In the “olden” days prior to the “financial crisis” of about only thirteen years ago, the banks could lend approximately 8 times the amount of cash that the Fed put into circulation which magnifies new money issuance via demand deposits (checkbook money). The process is called the money supply “multiplier.”
The Fed’s portion of creating new money is called M1 and the commercial bank portion of money creation in the form of demand deposits is often called M2, in the language of economists.
M2 is accomplished when the bank lending creates demand deposits in the accounts of their clients, which could be you or me.
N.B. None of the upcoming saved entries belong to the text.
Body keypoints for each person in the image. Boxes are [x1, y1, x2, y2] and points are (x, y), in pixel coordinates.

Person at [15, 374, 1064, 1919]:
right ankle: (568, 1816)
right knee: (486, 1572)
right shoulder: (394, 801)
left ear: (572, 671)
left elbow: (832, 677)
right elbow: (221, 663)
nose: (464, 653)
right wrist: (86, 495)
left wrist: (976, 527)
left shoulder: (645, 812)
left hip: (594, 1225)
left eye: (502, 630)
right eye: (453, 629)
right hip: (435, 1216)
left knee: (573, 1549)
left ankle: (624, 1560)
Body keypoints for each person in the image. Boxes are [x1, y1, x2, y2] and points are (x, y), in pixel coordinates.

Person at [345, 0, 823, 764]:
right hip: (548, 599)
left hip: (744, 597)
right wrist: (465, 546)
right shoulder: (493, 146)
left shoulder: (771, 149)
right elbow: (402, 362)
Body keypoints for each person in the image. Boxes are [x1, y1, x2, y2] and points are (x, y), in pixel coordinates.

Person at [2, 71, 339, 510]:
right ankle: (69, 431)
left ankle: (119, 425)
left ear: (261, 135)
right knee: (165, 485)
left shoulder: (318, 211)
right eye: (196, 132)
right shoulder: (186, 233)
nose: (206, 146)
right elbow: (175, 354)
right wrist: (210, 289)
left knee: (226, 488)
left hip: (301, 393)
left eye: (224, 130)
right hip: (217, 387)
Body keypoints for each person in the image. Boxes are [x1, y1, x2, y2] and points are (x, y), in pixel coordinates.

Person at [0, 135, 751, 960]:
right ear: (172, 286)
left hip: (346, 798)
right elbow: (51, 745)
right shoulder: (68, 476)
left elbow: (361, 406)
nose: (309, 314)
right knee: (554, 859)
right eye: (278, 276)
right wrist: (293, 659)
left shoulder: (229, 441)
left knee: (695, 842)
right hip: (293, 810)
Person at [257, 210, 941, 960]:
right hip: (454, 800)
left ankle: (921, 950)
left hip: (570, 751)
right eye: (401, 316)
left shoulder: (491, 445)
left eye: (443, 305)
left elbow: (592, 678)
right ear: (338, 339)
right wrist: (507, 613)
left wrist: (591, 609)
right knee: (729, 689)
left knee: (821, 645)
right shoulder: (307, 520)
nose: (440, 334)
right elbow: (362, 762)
It is in this way that central bank money gets into the hands of private spenders who in turn can transport that additional spending power into goods markets which can be expected to ultimately drive demand inflation.
However, in this current episode of central bank expansion, the “old time” multiplier of 8 is not being reached. The reason is the lending constraints that banks must live under were tightened about a decade ago following the financial crisis of that time. That is, the tightening of the regulation of bank lending reduced the explosiveness of the commercial bank M2 round of money creation and hence lending and spending has been materially defused. So, the effect of new Fed money (M1) leads to proportionately less bank money creation and lending (M2) which is in need of textbook revision.
So, there has been very aggressive M1 money expansion by the Fed since the Covid. Indeed, enough to finance additional private spending via the banks despite the substantially reduced M2 multiplier. But there is more going on to amplify inflation.
There has been a lot of discussion about workers not working and other supply side constraints recently. This raises the old-time question: “Is the inflation in consumer goods markets created by demand-pull or cost-push?
The cost-push mechanism derives from the fact that suppliers of many types of goods have lost some effective use of their labor force when the labor force needed to be at a distance from each other on the production floor. That in turn led to shortages of many inputs in the production processes.
And that will be true until labor overcomes its reluctance to show up for work given their Covid anxiety. Furthermore, many more do not show up for work when they are paid handsomely not to work by mis-guided and politically motivated governments.
So, the Fed prints and prints and the bank lending multiplier though reduced still provides sufficient support for aggregate demand to exceed labor constrained supply. So, the breakout of inflation is due to both the temporary supply limitations as much as the money induced spending.
Inflation still has a ways to run in this episode. If we can get past the labor force’s Covid paranoia and the Federal Reserve’s obsessive reflex to cover all economic setbacks with more money, than inflation will be contained.
So, the bottom line is that presently inflation has both demand-pull and cost-push aspects to it.
But it should be mentioned that there will be some built-in countervailing effects that likely will contain supply side inflation. Firms have had to learn to produce with fewer workers which is an increase in business productivity which will ultimately provide cost saving ahead and ultimately lower firm offering prices.
So, hang on to your hat. We’ve been through a lot with yet more to come. This episode is one for the economic history book, like “remember 2021” and you’re living through it. So, remember it well because some day your grand kids will be asking you about it.